A Inteligência Artificial começa a enfrentar exatamente esse perigo.
À medida que se consolida como uma das maiores alavancas de produtividade, clareza e escala da história recente, cresce também uma distorção previsível:
tratá-la como ponto de partida para tudo.
A promessa é sedutora.
Automatizar.
Acelerar.
Escalar.
Mas nem todo problema exige IA.
Nem todo gargalo é tecnológico.
Nem toda decisão melhora apenas porque ganhou processamento.
Esse é o ponto cego.
IA não é estratégia.
IA é amplificação.
Quando aplicada sobre clareza, potencializa valor.
Quando aplicada sobre desordem, potencializa desperdício.
Por isso, o verdadeiro risco não está na adoção.
Está na inversão de lógica:
usar IA antes de compreender, com precisão, o que realmente precisa ser elevado.
Porque, quando isso acontece, organizações começam a moldar perguntas em função da tecnologia — e não da necessidade real do negócio.
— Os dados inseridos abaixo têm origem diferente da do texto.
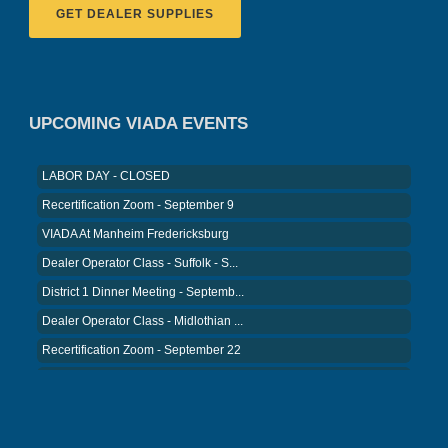
GET DEALER SUPPLIES
VIADA At Manheim Fredericksburg
District 5 Dinner Meeting - August ...
Recertification Zoom - August 26
VIADA At Manheim Fredericksburg
UPCOMING VIADA EVENTS
LABOR DAY - CLOSED
Recertification Zoom - September 9
VIADA At Manheim Fredericksburg
Dealer Operator Class - Suffolk - S...
District 1 Dinner Meeting - Septemb...
Dealer Operator Class - Midlothian ...
Recertification Zoom - September 22
District 8 Dinner Meeting - Septemb...
VIADA At Manheim Fredericksburg
NIADA Policy Conference
Recertification Zoom - August 11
O resultado não é transformação.
É deslumbramento operacional.
Processos frágeis ganham velocidade.
Decisões confusas ganham escala.
Estruturas incoerentes ganham aparência de inovação.
Mas aparência não é maturidade.
Antes da IA, o ofenssor.
Antes da escala, o essencial.
Antes da tecnologia, a lógica do negócio.
Esse é o ponto que separa transformação estratégica
de adoção performática.
IA não existe para substituir discernimento.
Existe para ampliar aquilo que já foi corretamente diagnosticado.
Margem.
Produtividade.
Decisão.
Integração.
Governança.
No fim, a vantagem não estará com quem tenta encaixar IA em tudo.
Estará com quem compreende, com clareza, onde ela realmente expande valor.
Porque o maior erro não é possuir um martelo poderoso.
É esquecer que liderança continua sendo, antes de tudo,
a capacidade de reconhecer quando o problema não é um prego.